I work through the internet. I keep in touch with friends through the internet. I watch hockey through the internet.
The hard part is that even my leisure can begin to merge with my work, and if I’m misbehaving, my work can be slowed by my leisure. In order to make the most of my time in either category, I need to be fully present with one or the other.
And yet more and more, I find myself fighting against blurring lines. Time leaks away from work, or work tries to invade my quiet Sunday afternoons.
A gift I’ve received from God lately has been permission to fully rest. When I’m relaxing on an evening or weekend, I have permission to just focus on a full period of hockey without checking my e-mail—unplugging from my work. If I’m taking a walk, the phone stays turned off. If I’m eating dinner on the porch, the computer, Nook, and phone stay inside while I watch the sunset swirl with reds, oranges, and purples.
I keep hearing this whisper over and over again to be fully present where I’m at. This is so different from my frantic, multi-tasking tendencies, that I can only say it is something that God is impressing on me.

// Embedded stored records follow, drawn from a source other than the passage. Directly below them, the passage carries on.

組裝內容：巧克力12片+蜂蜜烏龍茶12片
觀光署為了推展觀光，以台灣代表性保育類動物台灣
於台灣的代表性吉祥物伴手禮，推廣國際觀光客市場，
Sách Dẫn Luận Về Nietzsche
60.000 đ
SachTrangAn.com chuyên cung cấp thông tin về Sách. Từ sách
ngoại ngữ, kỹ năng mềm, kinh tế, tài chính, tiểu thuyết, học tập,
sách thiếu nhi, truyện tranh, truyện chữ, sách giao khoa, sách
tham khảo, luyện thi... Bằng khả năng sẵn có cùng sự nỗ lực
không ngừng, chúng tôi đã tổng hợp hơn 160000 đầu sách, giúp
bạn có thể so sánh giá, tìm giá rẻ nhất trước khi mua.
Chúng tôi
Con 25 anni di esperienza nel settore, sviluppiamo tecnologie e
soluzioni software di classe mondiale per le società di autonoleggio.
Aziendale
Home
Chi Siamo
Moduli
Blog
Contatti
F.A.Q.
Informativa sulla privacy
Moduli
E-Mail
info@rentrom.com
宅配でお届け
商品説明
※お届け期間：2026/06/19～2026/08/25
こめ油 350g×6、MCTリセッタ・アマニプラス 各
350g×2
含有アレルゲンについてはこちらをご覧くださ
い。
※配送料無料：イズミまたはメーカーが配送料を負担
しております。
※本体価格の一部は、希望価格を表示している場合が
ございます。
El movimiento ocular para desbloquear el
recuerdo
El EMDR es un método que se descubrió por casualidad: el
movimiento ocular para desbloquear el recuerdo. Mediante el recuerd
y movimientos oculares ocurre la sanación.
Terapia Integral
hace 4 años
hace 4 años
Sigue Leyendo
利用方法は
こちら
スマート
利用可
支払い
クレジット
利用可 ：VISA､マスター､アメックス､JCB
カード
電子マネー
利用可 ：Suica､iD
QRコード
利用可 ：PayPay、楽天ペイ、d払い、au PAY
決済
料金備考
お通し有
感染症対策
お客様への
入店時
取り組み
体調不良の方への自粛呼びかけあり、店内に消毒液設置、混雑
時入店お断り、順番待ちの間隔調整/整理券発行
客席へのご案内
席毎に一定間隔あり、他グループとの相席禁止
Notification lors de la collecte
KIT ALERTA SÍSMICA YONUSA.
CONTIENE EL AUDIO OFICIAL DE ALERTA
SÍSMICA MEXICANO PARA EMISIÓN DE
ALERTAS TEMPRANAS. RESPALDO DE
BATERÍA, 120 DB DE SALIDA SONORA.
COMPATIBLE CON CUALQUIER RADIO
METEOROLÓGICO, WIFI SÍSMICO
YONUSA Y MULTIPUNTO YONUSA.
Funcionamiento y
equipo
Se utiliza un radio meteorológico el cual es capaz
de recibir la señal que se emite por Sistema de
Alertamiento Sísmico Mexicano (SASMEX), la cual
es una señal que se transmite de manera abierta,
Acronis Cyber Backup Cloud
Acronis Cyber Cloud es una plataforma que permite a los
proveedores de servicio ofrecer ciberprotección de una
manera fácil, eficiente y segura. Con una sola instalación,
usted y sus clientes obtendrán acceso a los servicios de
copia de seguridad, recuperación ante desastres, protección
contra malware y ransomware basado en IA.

This week has been particularly busy. I’m going to the Indianapolis Christian Writing Conference on Friday, and I picked up some extra projects. I’ve worked some long days. I could have worked even longer days.
Despite my overwhelming to-do list, last night I sensed that I needed to eat dinner on the porch and spend a little time in the living room with the rabbits while a hockey game played in the background. These aren’t things that I do naturally. My wife is often shocked to see me sitting on the couch, just relaxing.
These short, simple pleasures were gifts. I would never give myself permission to stop. I can always find another project, another e-mail, and another chore.
God’s gift to me has been rest—permission to unplug and enjoy an evening at home. Rest is just as available and unlimited as my projects and work, but I need to choose to receive it.